= YOUR ASSIGNMENT =
Take the lines from the one with "left_click(559, 398)" through the end of the material below and repeat them exactly, dropping every picture.

==============================

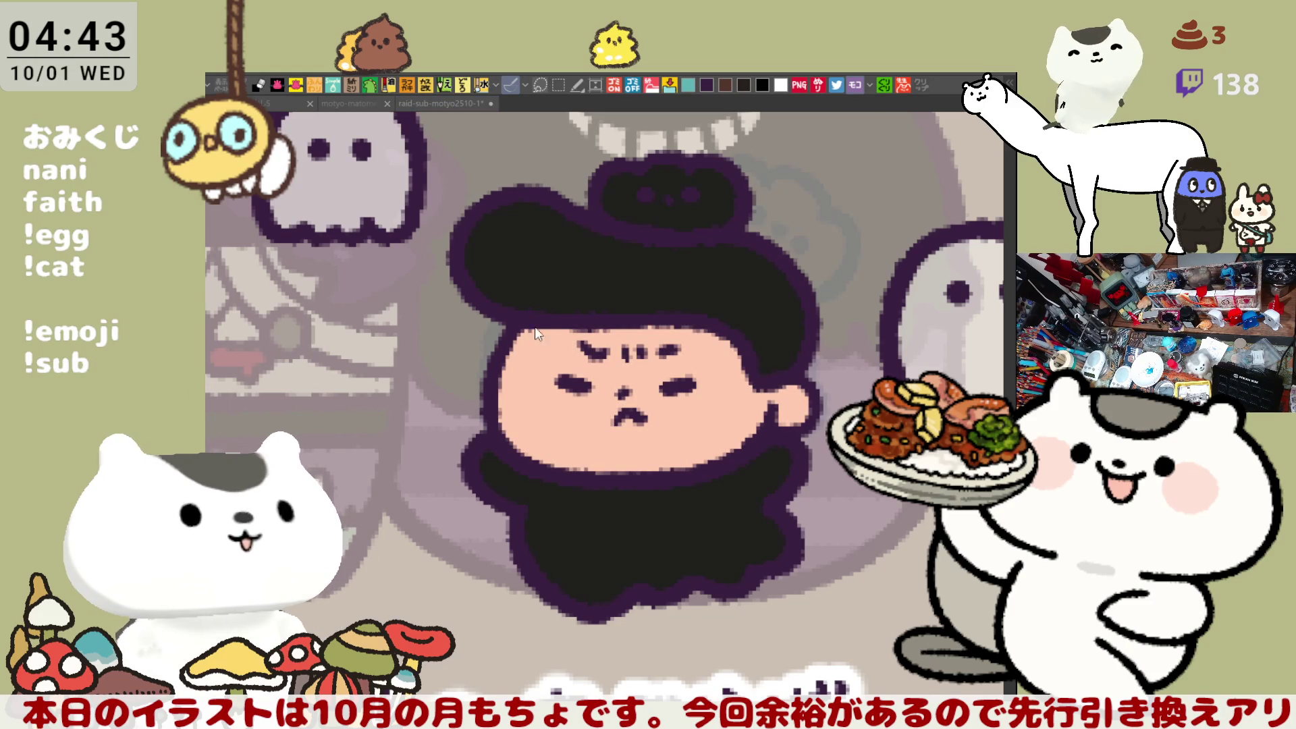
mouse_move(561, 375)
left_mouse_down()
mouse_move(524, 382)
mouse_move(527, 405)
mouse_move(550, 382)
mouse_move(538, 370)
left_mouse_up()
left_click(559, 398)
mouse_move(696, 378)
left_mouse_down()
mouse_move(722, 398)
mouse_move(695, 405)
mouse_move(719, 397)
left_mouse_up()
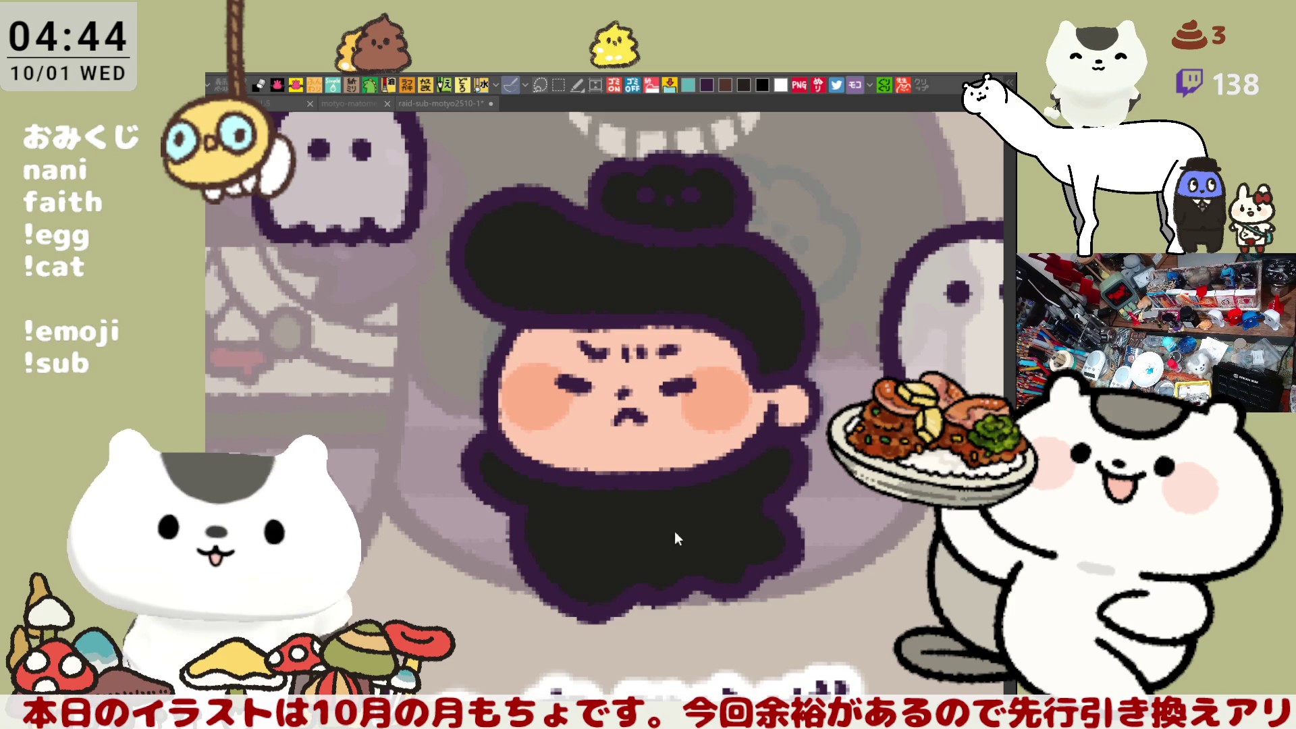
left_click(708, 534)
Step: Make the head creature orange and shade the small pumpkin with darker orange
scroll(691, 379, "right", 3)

==============================

= ANSWER FOR THE TASK =
left_click(559, 398)
mouse_move(696, 378)
left_mouse_down()
mouse_move(722, 398)
mouse_move(695, 405)
mouse_move(719, 397)
left_mouse_up()
left_click(708, 534)
Step: Make the head creature orange and shade the small pumpkin with darker orange
scroll(691, 379, "right", 3)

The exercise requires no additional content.